Lebensspuren - Fastenserie 2018 | Teil 02
Weg in die Freiheit

Gott füllt den Krug. | Foto: KIZ/MF

Seit einigen Jahren arbeite ich als Seelsorger im Gefängnis von Leipzig. Dort ist mir deutlich geworden, dass viele der Inhaftierten schon vorher gefangen waren: im Kreislauf der Drogen, in einer kriminellen Vereinigung, in zwanghaften Mechanismen der Gewalt.

Manche erleben die Inhaftierung als Befreiung: Jetzt bin ich endlich raus aus der Spirale von Droge und Beschaffungskriminalität, die mich immer mehr kaputtgemacht hat. Doch ein solcher Prozess bringt auch die Mühe des Entzuges und der Distanzierung vom früheren Umfeld mit sich. Es ist eine Art von „Fastenkur“.

Auch unsere christliche Fastenzeit kann mit einem Weg in eine größere Freiheit verglichen werden. Die 40 Tage der österlichen Bußzeit erinnern an die 40 Tage, die Jesus in der Wüste verbracht hat. Und diese wiederum beziehen sich auf die 40 Jahre, in denen das Volk Israel unterwegs war, um aus der Sklaverei Ägyptens in das von Gott versprochene Land zu ziehen.

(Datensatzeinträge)
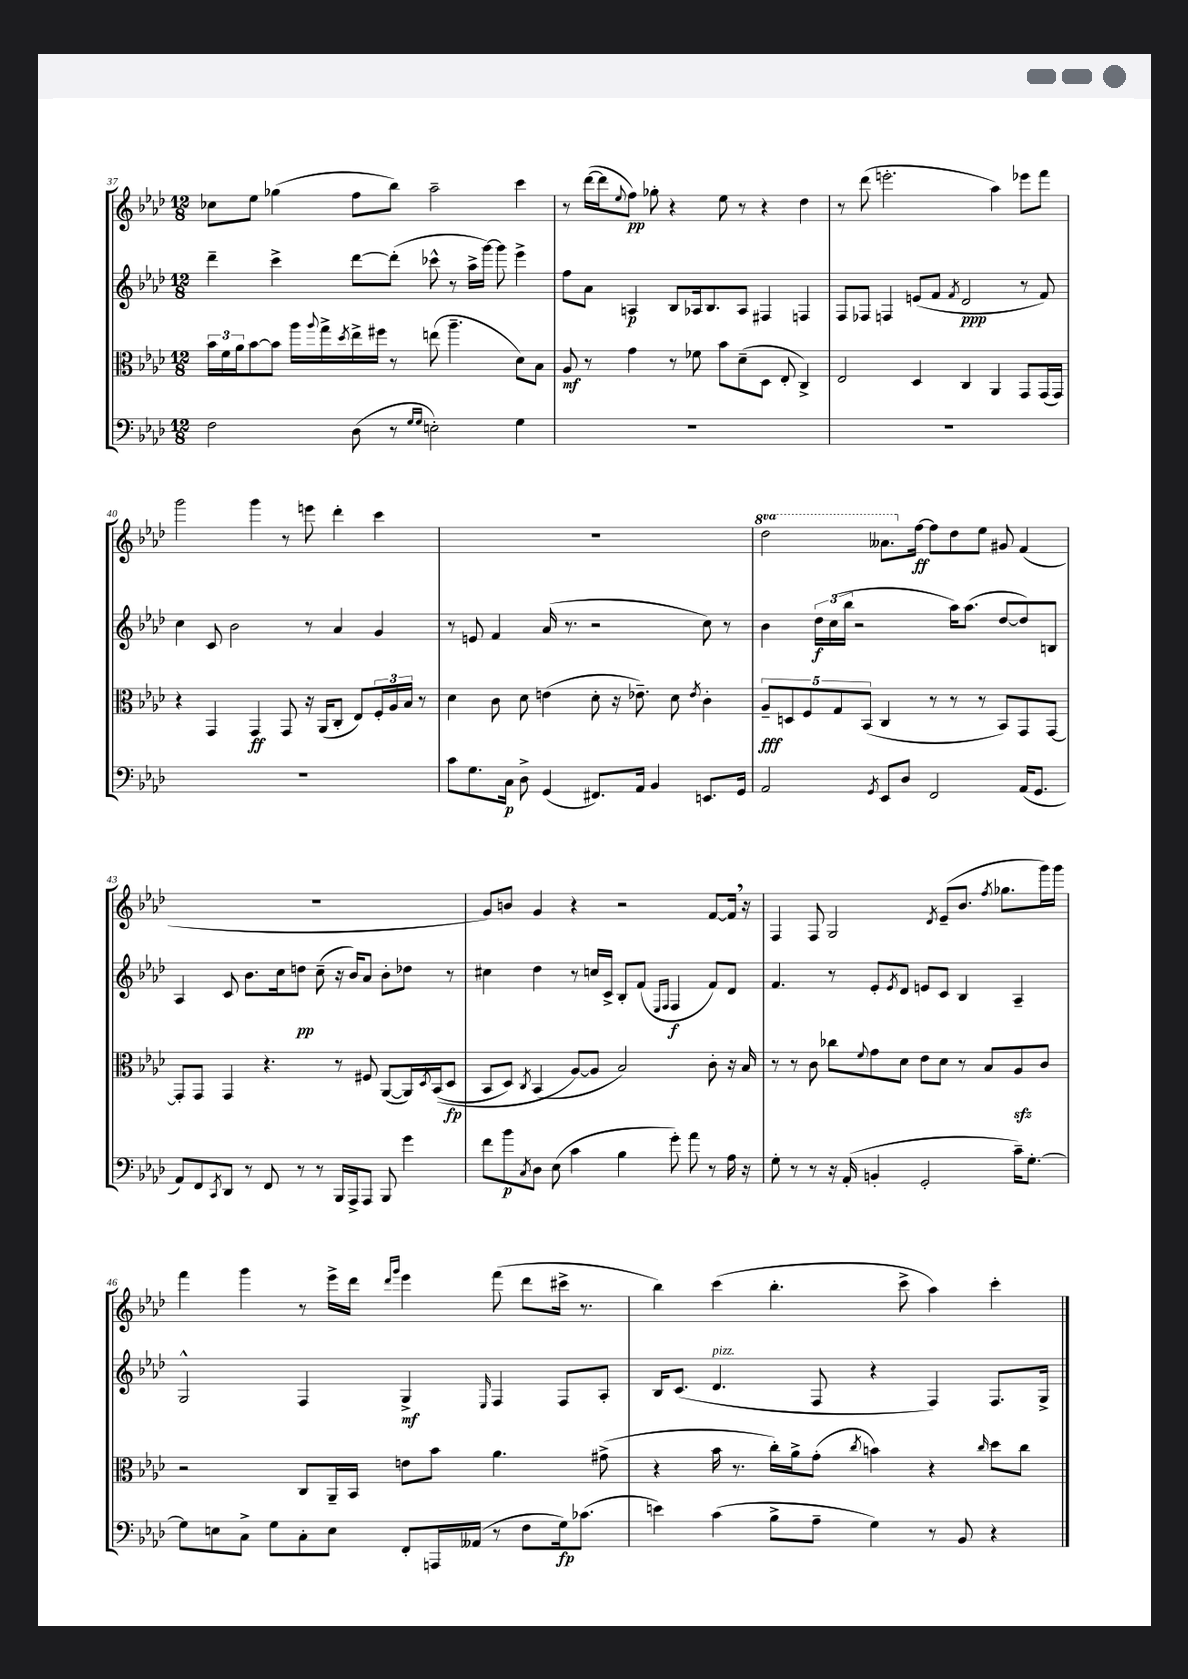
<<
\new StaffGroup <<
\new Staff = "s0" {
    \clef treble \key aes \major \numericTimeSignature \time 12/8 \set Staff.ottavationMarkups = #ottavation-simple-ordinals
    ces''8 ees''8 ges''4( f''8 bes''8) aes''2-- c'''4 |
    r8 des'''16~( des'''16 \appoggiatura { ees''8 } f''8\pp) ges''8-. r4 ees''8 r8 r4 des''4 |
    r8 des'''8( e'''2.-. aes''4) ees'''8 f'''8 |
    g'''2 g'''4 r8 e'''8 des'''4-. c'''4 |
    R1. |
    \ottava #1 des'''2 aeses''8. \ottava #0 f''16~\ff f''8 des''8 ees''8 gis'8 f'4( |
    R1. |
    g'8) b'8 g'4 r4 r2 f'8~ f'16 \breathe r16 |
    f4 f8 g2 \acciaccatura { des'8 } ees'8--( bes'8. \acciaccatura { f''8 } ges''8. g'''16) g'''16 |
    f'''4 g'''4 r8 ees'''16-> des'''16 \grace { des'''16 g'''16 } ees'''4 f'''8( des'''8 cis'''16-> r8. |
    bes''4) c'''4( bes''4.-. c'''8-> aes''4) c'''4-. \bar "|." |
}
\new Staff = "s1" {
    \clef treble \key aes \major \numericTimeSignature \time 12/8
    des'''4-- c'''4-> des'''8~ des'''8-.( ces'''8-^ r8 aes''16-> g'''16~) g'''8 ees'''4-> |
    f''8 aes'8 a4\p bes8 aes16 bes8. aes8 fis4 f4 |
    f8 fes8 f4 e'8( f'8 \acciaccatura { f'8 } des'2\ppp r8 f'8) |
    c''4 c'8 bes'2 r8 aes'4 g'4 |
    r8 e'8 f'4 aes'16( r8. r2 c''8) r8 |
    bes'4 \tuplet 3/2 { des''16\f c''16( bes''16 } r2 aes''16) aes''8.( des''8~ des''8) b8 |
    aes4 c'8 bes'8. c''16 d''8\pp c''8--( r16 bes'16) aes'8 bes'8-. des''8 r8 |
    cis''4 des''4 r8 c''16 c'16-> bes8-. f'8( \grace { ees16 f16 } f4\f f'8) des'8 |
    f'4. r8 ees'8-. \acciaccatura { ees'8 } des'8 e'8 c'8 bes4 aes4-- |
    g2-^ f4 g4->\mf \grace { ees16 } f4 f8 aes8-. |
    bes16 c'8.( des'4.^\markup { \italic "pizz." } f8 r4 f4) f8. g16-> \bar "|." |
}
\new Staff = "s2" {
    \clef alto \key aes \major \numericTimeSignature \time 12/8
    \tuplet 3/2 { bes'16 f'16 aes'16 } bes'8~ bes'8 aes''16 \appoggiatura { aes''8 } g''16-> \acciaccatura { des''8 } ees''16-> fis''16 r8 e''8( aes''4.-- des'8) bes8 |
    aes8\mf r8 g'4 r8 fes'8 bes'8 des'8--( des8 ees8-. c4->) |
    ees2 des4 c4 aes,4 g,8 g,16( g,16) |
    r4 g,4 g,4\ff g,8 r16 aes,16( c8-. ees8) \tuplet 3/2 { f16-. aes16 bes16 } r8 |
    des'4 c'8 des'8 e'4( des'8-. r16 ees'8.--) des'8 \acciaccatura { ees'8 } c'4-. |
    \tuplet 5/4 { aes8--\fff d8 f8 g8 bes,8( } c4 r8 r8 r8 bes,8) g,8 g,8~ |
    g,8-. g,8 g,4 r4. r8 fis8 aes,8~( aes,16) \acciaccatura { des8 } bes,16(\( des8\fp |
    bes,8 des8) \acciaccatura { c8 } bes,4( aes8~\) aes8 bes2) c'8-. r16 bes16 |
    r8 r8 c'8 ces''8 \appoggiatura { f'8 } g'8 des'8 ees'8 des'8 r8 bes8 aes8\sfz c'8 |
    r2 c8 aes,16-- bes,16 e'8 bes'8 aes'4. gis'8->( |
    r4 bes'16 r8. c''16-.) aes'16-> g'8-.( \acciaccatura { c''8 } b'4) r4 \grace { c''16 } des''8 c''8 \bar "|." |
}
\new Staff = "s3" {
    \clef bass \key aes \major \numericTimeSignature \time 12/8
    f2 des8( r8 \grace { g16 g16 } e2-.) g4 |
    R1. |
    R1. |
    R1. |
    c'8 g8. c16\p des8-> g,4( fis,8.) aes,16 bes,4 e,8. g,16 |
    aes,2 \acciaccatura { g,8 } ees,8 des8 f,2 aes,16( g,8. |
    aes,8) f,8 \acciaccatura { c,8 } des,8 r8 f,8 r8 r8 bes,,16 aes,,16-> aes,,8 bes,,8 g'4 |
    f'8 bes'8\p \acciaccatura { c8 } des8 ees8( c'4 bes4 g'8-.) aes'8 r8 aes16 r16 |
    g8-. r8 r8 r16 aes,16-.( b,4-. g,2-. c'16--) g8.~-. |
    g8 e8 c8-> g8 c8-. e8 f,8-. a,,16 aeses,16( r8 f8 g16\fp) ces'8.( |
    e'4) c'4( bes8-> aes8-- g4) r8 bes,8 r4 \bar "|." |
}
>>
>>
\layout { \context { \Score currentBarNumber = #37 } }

# [AUFGABEN]
1) Zählen Sie auf, worin viele Inhaftierte laut dem Lesetext „Weg in die Freiheit“ schon vor ihrer Haft gefangen waren.
2) Führen Sie den Lesetext „Weg in die Freiheit“ über die Fastenzeit im Anschluss an seinen letzten Satz weiter.

# [LÖSUNGEN]
1)
- im Kreislauf der Drogen
- in einer kriminellen Vereinigung
- in zwanghaften Mechanismen der Gewalt

2)
Satt, aber unfrei

Die Bibel erzählt: Das Volk Israel wird in Ägypten zur Fronarbeit gezwungen. Den Unterdrückten wird ein fester Platz zugewiesen, was ihnen zumindest eine gewisse Sicherheit bietet: Der Sklave weiß, was er zu tun hat – und wird für seinen Arbeitsdienst mit festen Essensrationen entlohnt. So wird das Volk Israel an den Töpfen Ägyptens zwar satt, dafür jedoch seiner Freiheit beraubt.

Die Erinnerung an den Gott seiner Vorfahren weckt den Wunsch nach Freiheit. Denn dieser Gott hat Abraham, Isaak und Jakob aus Liebe erwählt und mit ihnen einen Bund der Freundschaft geschlossen. Eine solche Beziehung setzt die Freiheit beider Partner voraus. Eine erzwungene oder manipulierte Liebe ist keine Liebe. Man kann niemanden zur Freundschaft erpressen. Vielmehr gilt: Liebe wünscht sich Gegenliebe und folglich immer auch Freiheit.

Ausbruch aus der Sklaverei

Im Vertrauen auf Gott wagt das Volk ­Israel den Ausbruch aus der Sklaverei und die Flucht durch die Wüste. Diese Zeit der Ödnis erleben die Israeliten als eine Art von Entziehungskur aus den alten Gewohnheiten und Süchten. Die Wüste wird zur Schule der Freiheit, weil sie keine sofortige Befriedigung der Bedürfnisse bereithält. In der Wüste steht nicht an jeder Düne eine Pommes-Bude und schon gar kein Getränkeautomat.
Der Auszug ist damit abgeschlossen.